President Luiz Inacio Lula da Silva on Friday called in the Brazilian air force to help transport airline passengers on an emergency basis, but it was not enough to ease the situation.

Overbooked flights and delays of up to 24 hours caused protests and anger among travelers stuck in airports. An upset woman was detained at Rio de Janeiro's international airport after tossing a computer toward airline employees, breaking one worker's arm.

In Sao Paulo, passengers were lining up for check-in along the sidewalks outside the metropolitan airport of Congonhas — the country's busiest.

"We had airlines overbooking, they sold tickets they could not have sold," Silva said. "The air force is helping and we can expect that by (Sunday) things will get better and passengers will be able to fly with tranquility."

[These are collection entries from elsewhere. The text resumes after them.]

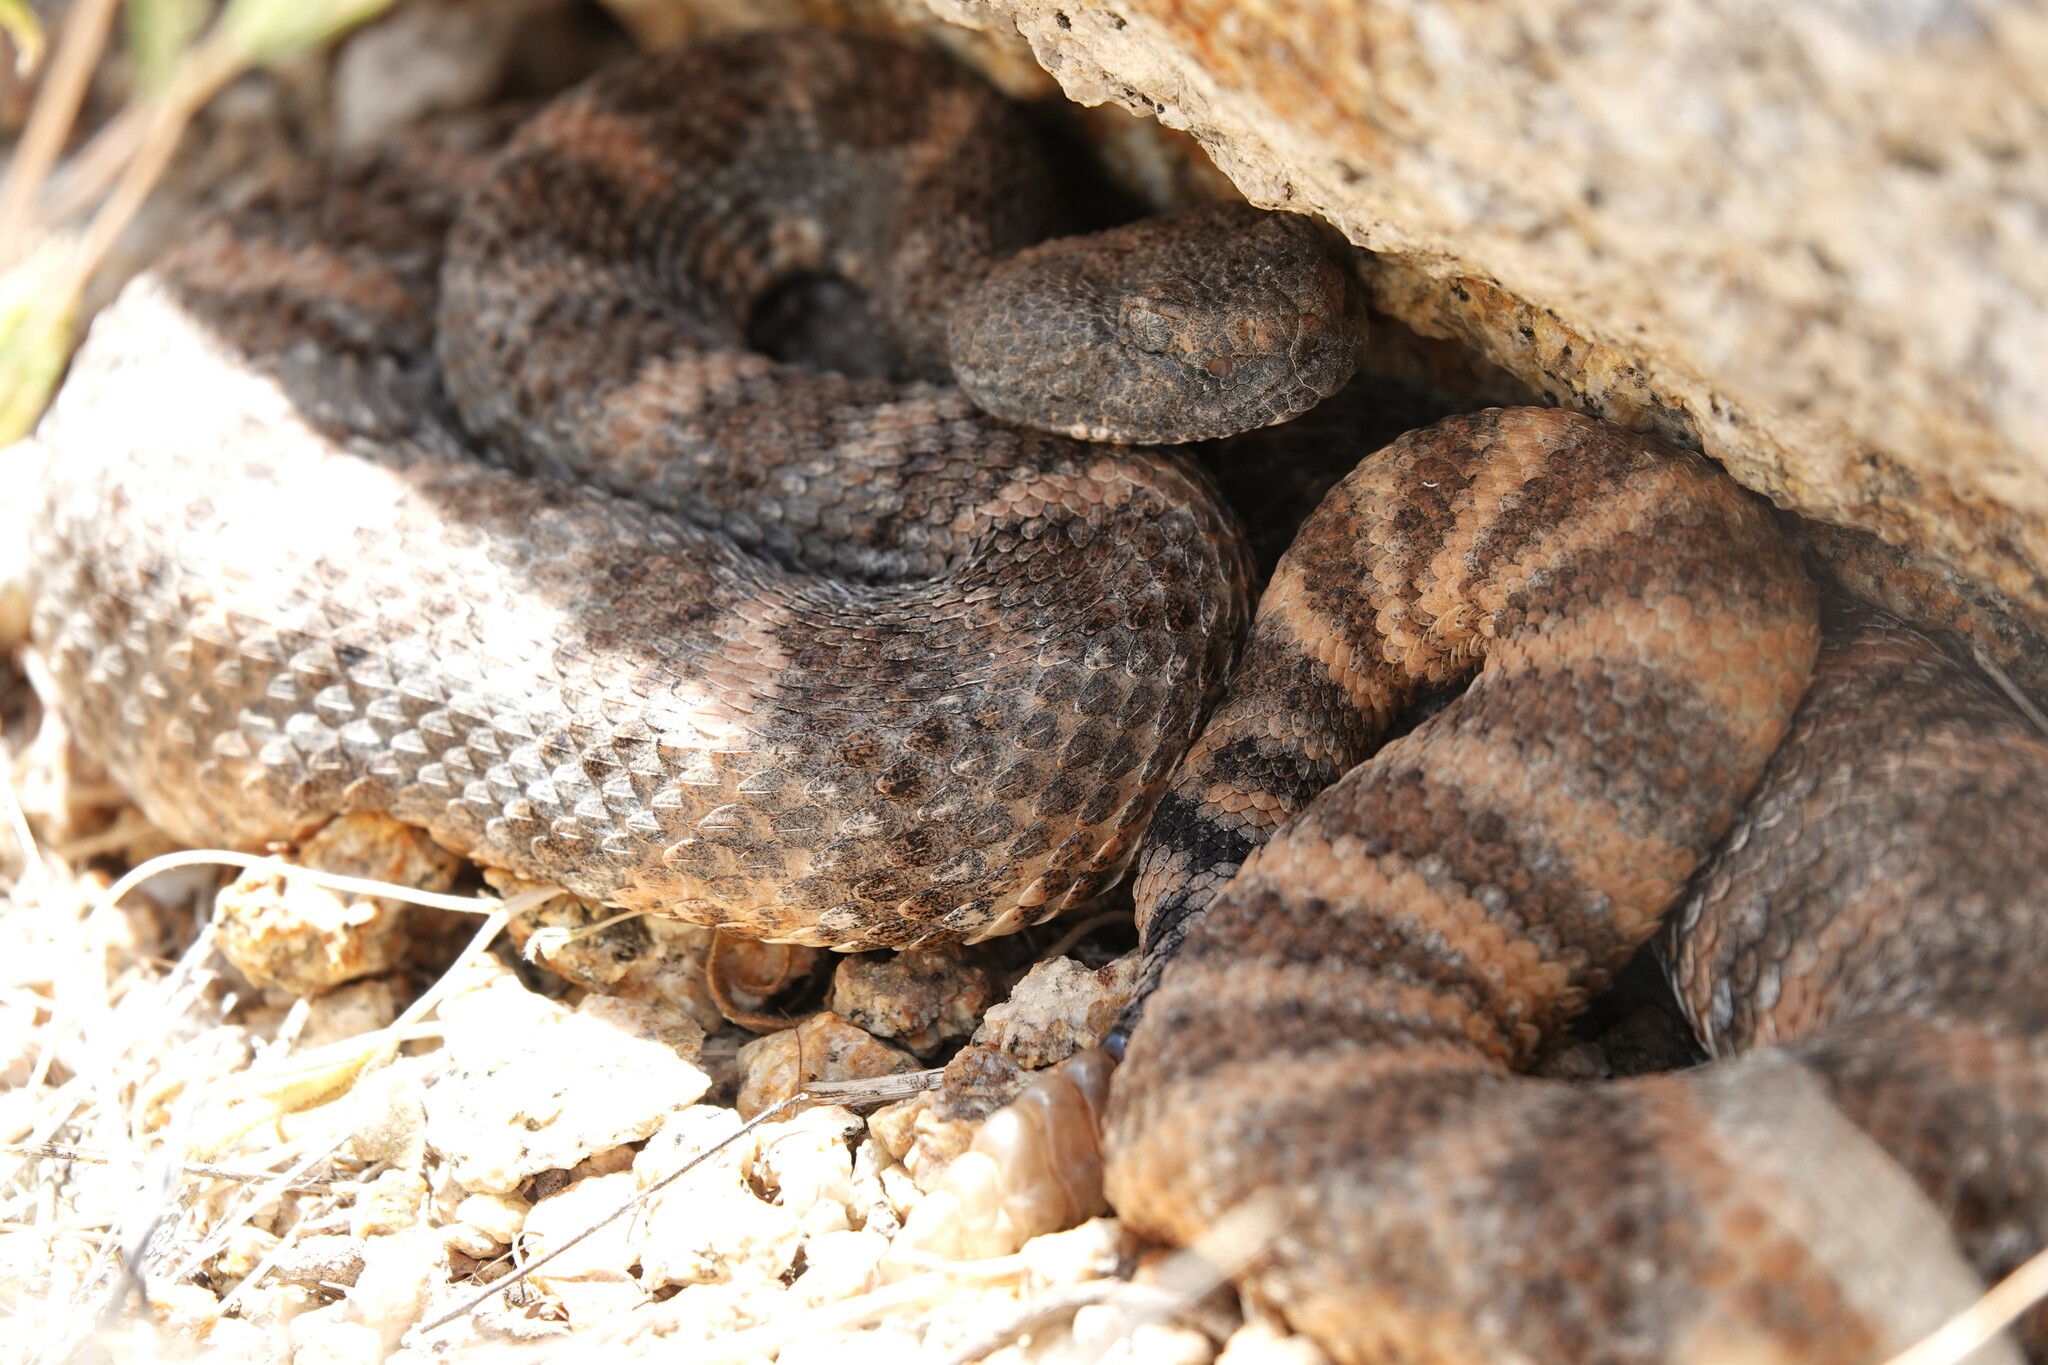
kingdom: Animalia
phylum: Chordata
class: Squamata
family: Viperidae
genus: Crotalus
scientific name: Crotalus pyrrhus
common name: Southwestern speckled rattlesnake
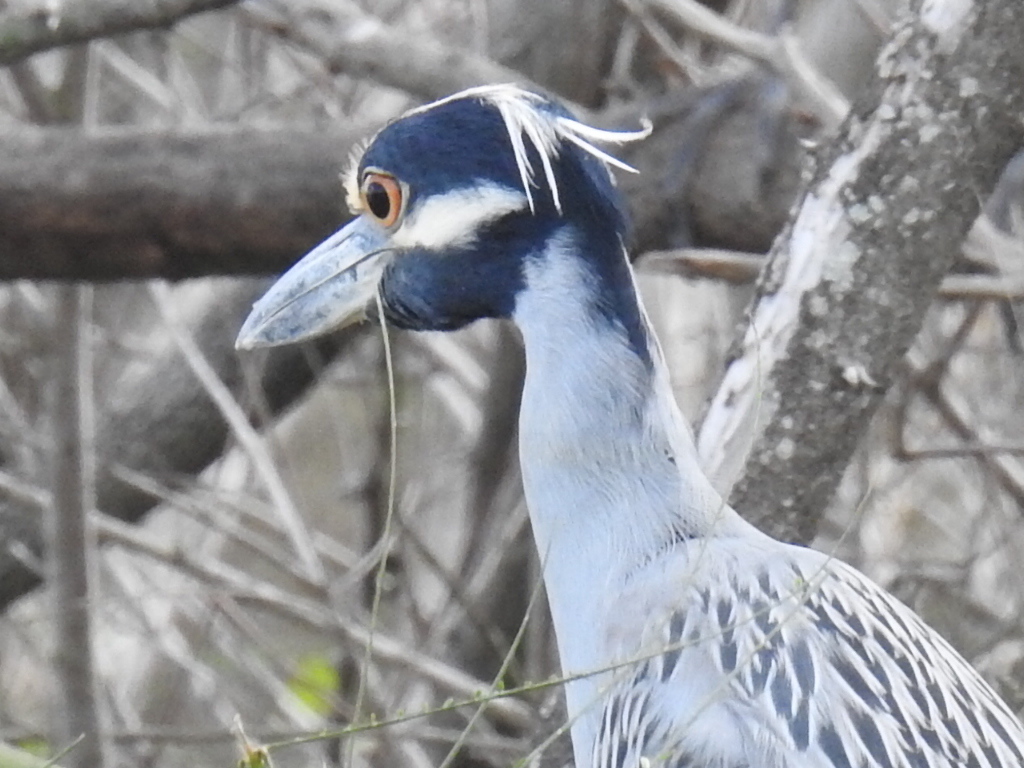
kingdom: Animalia
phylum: Chordata
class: Aves
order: Pelecaniformes
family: Ardeidae
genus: Nyctanassa
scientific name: Nyctanassa violacea
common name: Yellow-crowned night heron
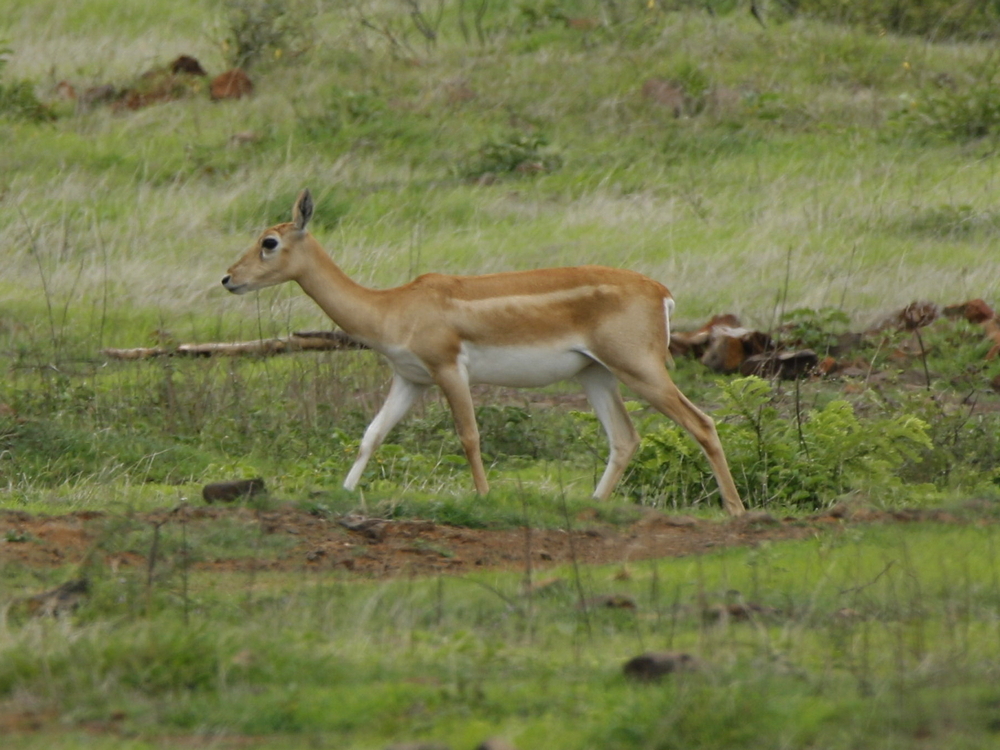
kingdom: Animalia
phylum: Chordata
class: Mammalia
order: Artiodactyla
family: Bovidae
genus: Antilope
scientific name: Antilope cervicapra
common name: Blackbuck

Air force planes began transporting stranded passengers late Friday, but due to the low passenger capacity of the eight jets — two Boeing 707s, two Boeing 737s and four Embraer EMB-145s — only 760 people were expected to be transported by the end of Saturday.

Tam Linhas Aereas SA, Brazil's No. 1 carrier, had the worst problems of all. Six of its aircraft were unable to take off Wednesday because of maintenance problems, causing a "snowball" effect of canceled and delayed flights.

All of Tam's flights were delayed at the Brasilia and Rio de Janeiro airports on Saturday.

The company said in a statement it was doing everything possible "to bring normality back to Brazilian airports."

The National Agency of Civil Aviation, ANAC, ordered Tam to halt ticket sales Friday as "predicted improvements in the treatment of passengers did not occur, with the persistence of delays."

ANAC president Milton Zuanazzi said the situation was expected to be solved by Saturday evening.

"These problems won't occur again, they cannot occur on the eve of a holiday," Zuanazzi told the GloboNews TV.

Nearly half of the 675 flights in 67 Brazilian airports were delayed by at least an hour on Saturday morning, ANAC said.

The latest airport woes started on Tuesday after the Congonhas airport had to be shut down due to bad weather.

Brazil's airports have been plagued by problems since a midair collision between a Gol airlines Boeing 737 and an Embraer Legacy 600 executive jet killed 154 passengers on Sep. 29 in the country's worst air disaster.

After the crash, air traffic controllers began following regulations to the letter in a "work-to-rule" protest to demand better pay and working conditions.

On Dec. 5, authorities suspended takeoffs from three major airports for several hours after an air control system failed, prompting an unprecedented wave of flight cancellations.